En los años 60, Vallecas era un punto (ciego) en el mapa de un Madrid en fase de crecimiento económico. Este costado de la ciudad había acogido a gran parte del éxodo rural, en torno a un 23%, que desde la temprana posguerra se desplazó a la capital en busca de una vida mejor. Alrededor de 1950 queda anexionada a Madrid, solo sobre el papel, porque la segregación física y simbólica entre centro y periferia era bien patente. Relegados a los márgenes, los migrantes rurales se asentaron en el municipio; sin embargo debido a la ausencia de planes urbanísticos y soluciones habitacionales muchos se vieron abocados a la precariedad y autoconstrucción.
En 1957 se crea el Ministerio de Vivienda que inicia una febril actividad legislativa y un incremento espectacular de construcción de vivienda social, siempre desde una visión demagógica y paternalista para generar un apoyo popular; no en vano, ese ministerio fue la única parcela de poder que le quedaba a la Falange. Este giro en la política urbana modificaría la geografía del suburbio: los polígonos de viviendas, enormes moles de edificios construidos en eriales, con pisos de escasa calidad y altísimas densidades. Pronto se sumaría a este modelo el sector privado y por ende la especulación inmobiliaria. Los nuevos entornos urbanos se conforman por yuxtaposición de distintas tipologías edificatorias y por vacíos y carencias de infraestructuras y equipamientos. Vallecas fue paradigma de las metamorfosis urbanas que trajo consigo la migración interior y el desarrollismo, a su vez, de la emergencia de un nuevo sujeto político: el movimiento vecinal. Ante el desarraigo y la exclusión los habitantes de la periferia trazaron vínculos, estructuras de apoyo e identidades. De este modo se enfrentaron de manera colectiva al abandono de las instituciones y denunciaron el crecimiento urbano irregular y poco planificado.

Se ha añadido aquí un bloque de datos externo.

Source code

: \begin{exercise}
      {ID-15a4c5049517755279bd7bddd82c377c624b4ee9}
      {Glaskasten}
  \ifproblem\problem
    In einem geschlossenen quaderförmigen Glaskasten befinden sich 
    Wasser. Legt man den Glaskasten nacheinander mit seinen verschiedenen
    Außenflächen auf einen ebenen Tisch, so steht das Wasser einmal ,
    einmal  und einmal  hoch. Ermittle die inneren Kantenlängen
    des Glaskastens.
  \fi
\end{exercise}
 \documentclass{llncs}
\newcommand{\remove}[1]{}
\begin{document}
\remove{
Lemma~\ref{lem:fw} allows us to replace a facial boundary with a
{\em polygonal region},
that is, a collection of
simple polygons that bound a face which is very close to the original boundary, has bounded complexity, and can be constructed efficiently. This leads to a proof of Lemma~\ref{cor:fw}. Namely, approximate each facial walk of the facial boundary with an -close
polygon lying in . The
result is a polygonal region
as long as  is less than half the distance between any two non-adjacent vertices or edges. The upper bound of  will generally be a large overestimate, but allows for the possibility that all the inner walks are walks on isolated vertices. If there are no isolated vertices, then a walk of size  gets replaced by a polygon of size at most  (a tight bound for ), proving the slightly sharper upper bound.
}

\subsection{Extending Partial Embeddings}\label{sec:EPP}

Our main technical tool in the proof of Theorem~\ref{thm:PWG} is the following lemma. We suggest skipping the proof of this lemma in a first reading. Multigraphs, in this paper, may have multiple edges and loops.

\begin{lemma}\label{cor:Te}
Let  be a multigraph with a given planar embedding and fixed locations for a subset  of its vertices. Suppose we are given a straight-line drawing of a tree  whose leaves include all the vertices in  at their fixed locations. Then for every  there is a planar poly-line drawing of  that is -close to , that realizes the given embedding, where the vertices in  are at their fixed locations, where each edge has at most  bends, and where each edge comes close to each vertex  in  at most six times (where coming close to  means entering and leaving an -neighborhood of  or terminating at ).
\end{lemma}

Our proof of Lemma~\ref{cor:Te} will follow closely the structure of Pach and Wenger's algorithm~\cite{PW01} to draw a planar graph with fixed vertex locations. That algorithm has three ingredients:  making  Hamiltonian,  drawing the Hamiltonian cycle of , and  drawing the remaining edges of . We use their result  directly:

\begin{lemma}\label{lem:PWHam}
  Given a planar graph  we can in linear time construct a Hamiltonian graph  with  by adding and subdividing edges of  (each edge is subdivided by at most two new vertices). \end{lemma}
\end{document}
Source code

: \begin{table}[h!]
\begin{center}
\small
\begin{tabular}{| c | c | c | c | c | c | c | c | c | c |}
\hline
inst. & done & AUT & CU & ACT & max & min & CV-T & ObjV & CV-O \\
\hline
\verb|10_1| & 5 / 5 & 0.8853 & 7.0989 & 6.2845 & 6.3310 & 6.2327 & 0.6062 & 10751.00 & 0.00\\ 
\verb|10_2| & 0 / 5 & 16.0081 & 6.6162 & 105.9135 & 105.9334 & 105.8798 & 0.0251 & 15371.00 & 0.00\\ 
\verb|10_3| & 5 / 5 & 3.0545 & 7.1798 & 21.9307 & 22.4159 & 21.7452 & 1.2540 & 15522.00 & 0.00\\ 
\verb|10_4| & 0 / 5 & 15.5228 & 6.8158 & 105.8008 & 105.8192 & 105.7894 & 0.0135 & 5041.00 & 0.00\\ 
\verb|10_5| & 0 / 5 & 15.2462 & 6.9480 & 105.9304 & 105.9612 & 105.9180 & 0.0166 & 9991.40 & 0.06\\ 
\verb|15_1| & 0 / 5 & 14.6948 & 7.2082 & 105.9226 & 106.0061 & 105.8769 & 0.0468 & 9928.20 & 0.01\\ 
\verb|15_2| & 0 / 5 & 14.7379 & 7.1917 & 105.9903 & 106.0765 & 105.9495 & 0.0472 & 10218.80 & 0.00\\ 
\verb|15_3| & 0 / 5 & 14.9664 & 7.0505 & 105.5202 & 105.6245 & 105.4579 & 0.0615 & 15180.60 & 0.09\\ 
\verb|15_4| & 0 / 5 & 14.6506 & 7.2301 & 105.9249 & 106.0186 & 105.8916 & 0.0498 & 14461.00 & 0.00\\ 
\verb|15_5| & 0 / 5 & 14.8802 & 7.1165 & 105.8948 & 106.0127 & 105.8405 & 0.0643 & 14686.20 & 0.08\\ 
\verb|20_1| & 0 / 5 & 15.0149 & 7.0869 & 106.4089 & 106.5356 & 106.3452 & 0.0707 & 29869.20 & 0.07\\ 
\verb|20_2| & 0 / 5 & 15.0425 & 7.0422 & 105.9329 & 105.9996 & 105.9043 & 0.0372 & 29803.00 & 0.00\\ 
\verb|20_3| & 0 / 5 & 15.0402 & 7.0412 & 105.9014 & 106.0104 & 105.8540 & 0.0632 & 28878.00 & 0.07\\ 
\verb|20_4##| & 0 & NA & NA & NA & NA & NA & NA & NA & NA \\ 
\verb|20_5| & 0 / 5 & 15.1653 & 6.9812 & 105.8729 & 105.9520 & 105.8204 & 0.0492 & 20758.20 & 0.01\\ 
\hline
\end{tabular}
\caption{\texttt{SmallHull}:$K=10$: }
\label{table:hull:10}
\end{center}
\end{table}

Vallecas fue uno de los focos de contestación más activos que, a pesar de sus contradicciones y conflictos, consiguió cambios profundos en el espacio, en la cultura y en la política. Andrés Palomino registró primero con su Werlisa color, más tarde con una Nikormat y por último una Nikon F2 cuando ya era profesional, este proceso de cambio sostenido en el tiempo (desde 1973 a 1985). Una de sus imágenes patentiza las grandes distancias que debían recorrer los habitantes de la periferia para acceder a los límites de la ciudad; Amor junto al muro; joven pareja de la Colonia Hogares (Andrés Palomino, 1981) invoca permanentemente a la dialéctica lejanía/límite y vacío/lleno. La amplia panorámica contiene dos regiones desconectadas espacial, plástica y narrativamente. Una trinchera de escombros actúa como línea divisoria de ambos fragmentos. La franja aísla a los jóvenes amantes; apoyados en un muro, límite constructivo del barrio, se besan ajenos a la intemperie colindante:
observé la escena, que me pareció mágica: una pareja besándose no en una escena de mar, de atardecer, de jardín, no, sino del estado ruinoso por el que atravesaba el barrio.
La testera y la zanja convergen en un punto de fuga; una línea del horizonte elástica, pues en este término espacial se ahíla y en el otro se ensancha. Confín y planicie son los elementos formales del otro escenario, una especie de paisaje lunar donde los pozos ilegales se asemejan a cráteres. Ese gran descampado es la representación física de la nada: […] disolución hosca de continentes enteros, la desecación de océanos. Ya no había bosques verdes y altas montañas; lo único que existía eran millones de granos de arena, un vasto depósito de huesos y piedras convertidas en polvo. Cada grano de arena era una metáfora muerta que equivalía a la atemporalidad (Smithson, 2006:61).
Atraviesa la loma un cuerpo de mujer a punto de desaparecer en el espacio interminable de las afueras. Esa tenue presencia humana redirige la mirada hacia el paisaje átono y dilatado, abandonando a los amantes y al espacio centrífugo del barrio. Palomino establece un juego con la doble estrategia de observación a distancia y adhesión a los personajes. La nueva escena se organiza sobre el caminar de la mujer y los confines invisibles de la ciudad. Los extrarradios permanecían aislados del tejido urbano, separados por muros físico y alegóricos, fronteras administrativas e invisibles. Límites que manifiestan la desigualdad y exclusión de los estratos de población con menos recursos. «Los muros y fronteras urbanas son metáfora y realidad del no reconocimiento del derecho a la ciudad y de la disolución del espacio público como ámbito de intercambio» (Borja, 2013:106).